Monday March 10, 2014
Iraqi Air Force executes over 100 missions in support of Operation Charge of the KnightsSalem-News.com
Since January 2008 the Iraqi Air Force has graduated 116 Warrant Officers and 50 Commissioned Officers from the academy located in Taji.
(BAGHDAD, Iraq) - Although still in the early stages of development, the Iraqi Air Force planned, executed, and monitored 104 missions in support of Iraqi ground security forces in Basra during Operation Charge of the Knights in the Basra area between March 25th and April 1st.
The fleet of aircraft has similarly undergone a growth spurt utilizing nine different airframes and reaching a current total of 59 aircraft. The Iraqi Air Force increased the number of sorties by 1000 per cent from 30 to 300 per week.
Since January 2008 the Iraqi Air Force has graduated 116 Warrant Officers and 50 Commissioned Officers from the academy located in Taji.

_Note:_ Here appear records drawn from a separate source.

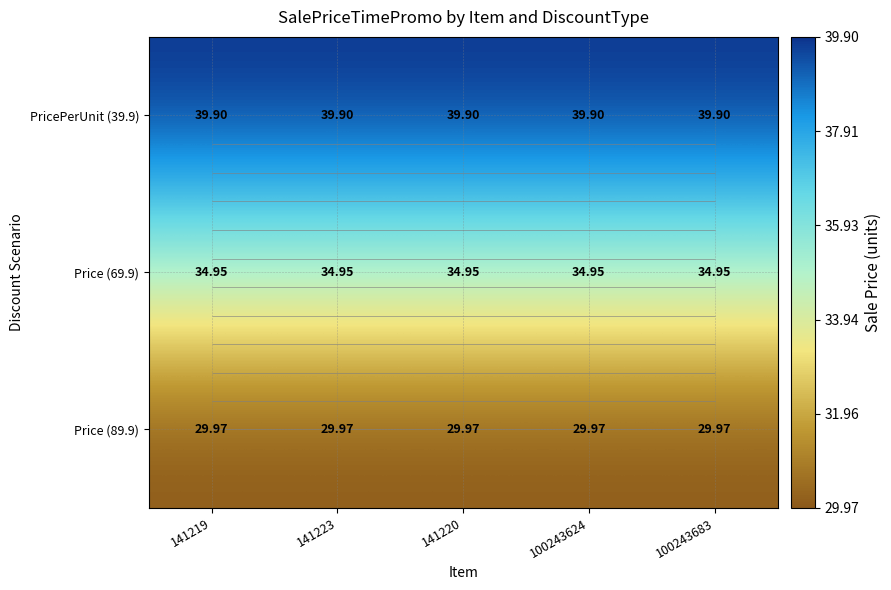

Is it true that Price (89.9) equals 46.5 at 100243624?

False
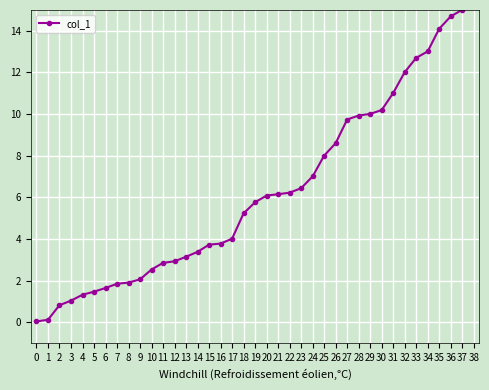

Approximately how many times larger is the value at 23 compared to 17?

1.6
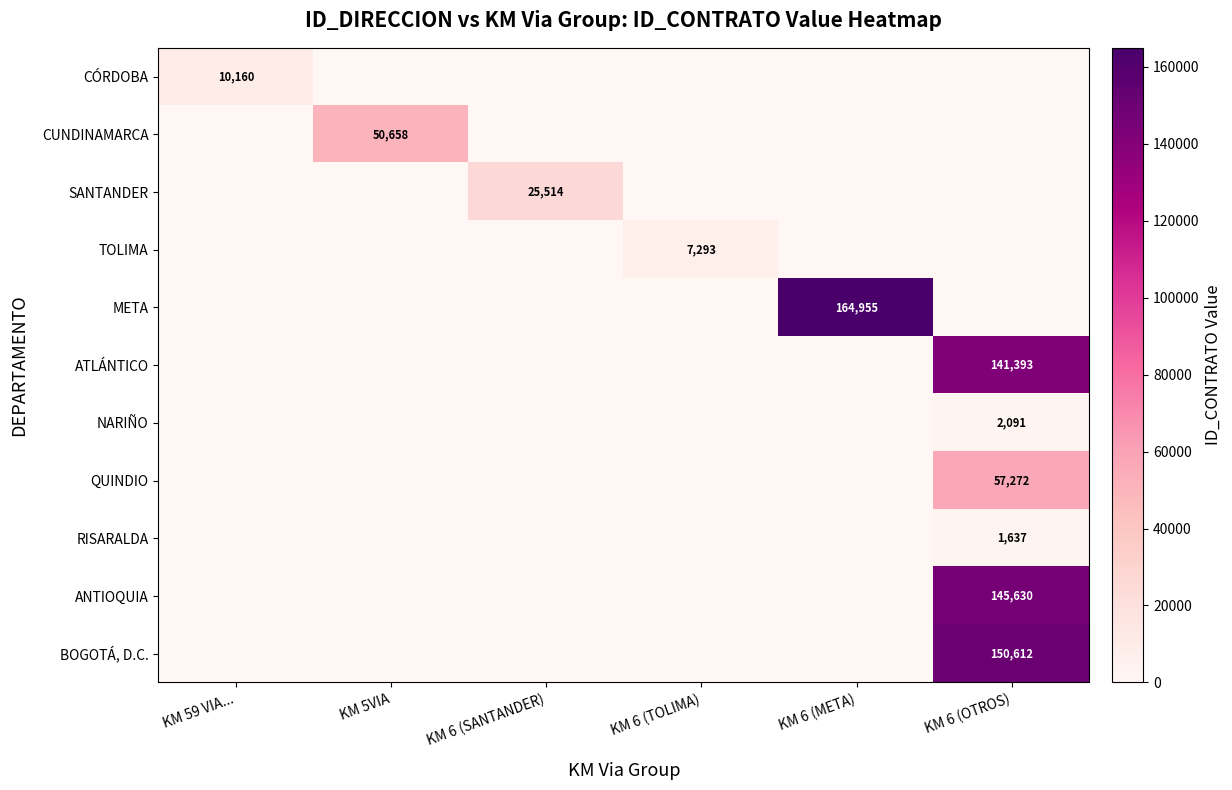

True or false: CUNDINAMARCA has a value of 0 at KM 6 (META).

True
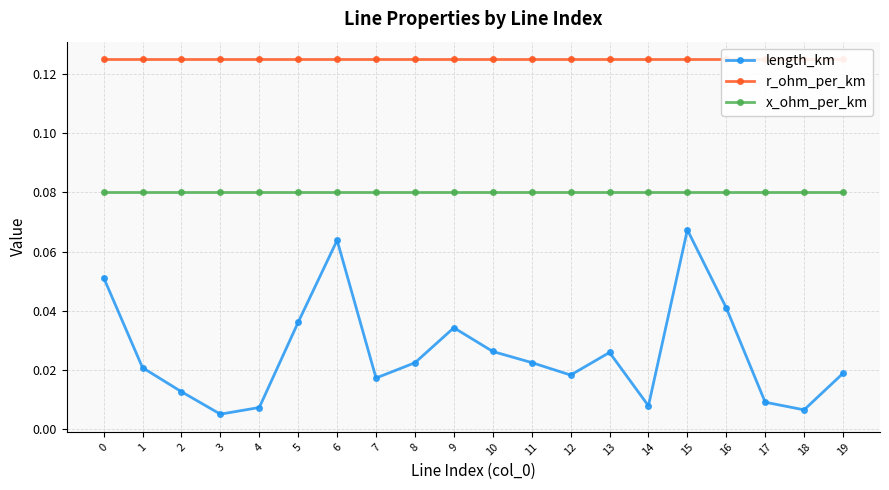

At which category does length_km reach its first local peak?

6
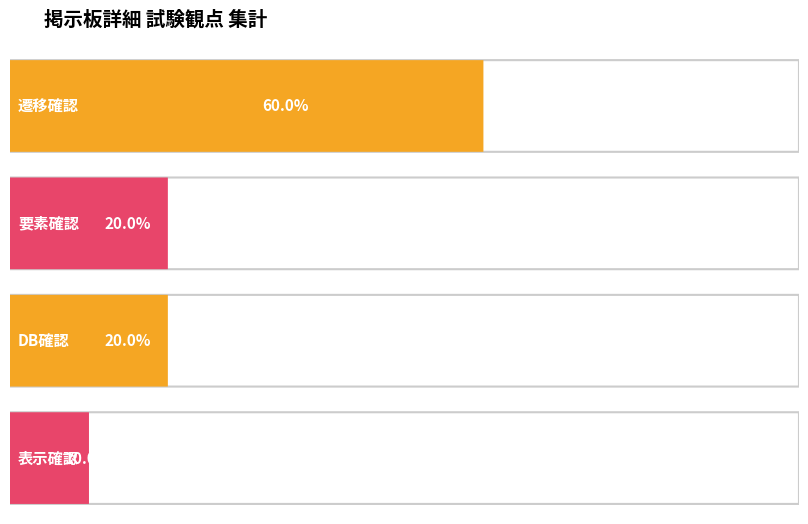

Between 9 and 2, which is larger?

9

These personnel will become the foundation on which the new Iraqi Air Force is being built.
The Iraqi Air Force was tasked with the mission to support the Iraqi ground forces during recent operations in Basra with personnel transportation, medical evacuation, logistical resupply, and Intelligence, Surveillance, and Reconnaissance.
The Iraqi Air Force planned and executed the forward deployment of six rotary winged and five fixed winged aircraft to complete this mission set. The aircraft included four Mi-17, two Huey II helicopters, two C-130 and three CH2000 single engine reconnaissance aircraft.
The CH2000 reconnaissance aircraft executed 53 missions for a total of 91 hours of Intelligence, Surveillance, and Reconnaissance over the Basra battlespace.
The efforts of these pilots provided valuable intelligence on enemy concentrations and movements, bomb damage assessment, and current status of Iraqi ground units.
"This is a historic milestone in the growth of the Iraqi Air Force to be able to effectively support on-going operations in Basra with critical air mobility and airborne Intelligence, Surveillance, and Reconnaissance capabilities," said U.S. Air Force Brig. Gen. Brooks Bash, Multi National Security Transition Command - Iraq, Coalition Air Force Training Team commander.
The two Iraqi C-130 Hercules proved once again that it is a rugged and dependable aircraft worthy of its namesake. During Operation Charge of the Knights, these Iraqi C-130 aircraft and their crews moved 175 tons of cargo including 127 tons of ammunition, 18 tons of food, and eight tons of medical supplies from New al Muthana Air Base in Baghdad to Basra.
They were integral in the rapid deployment of over 800 military and civilian security personnel and effected the medical evacuation of 69 Soldiers from Basra to Baghdad. "The Iraqi people can be very proud that their air force is making a real difference in the fight against those criminal elements who seek to harm innocent Iraqi citizens and disregard the rule of law," said Bash.
The Afghanistan Air Force is also progressive when it comes to reviving aircraft and rebuilding inventories of operable aircraft. They also have instituted pilot aid aircrew training programs and in the Kabul area U.S. Marines are working with the Afghan aviators to help develop programs for both operations and maintenance.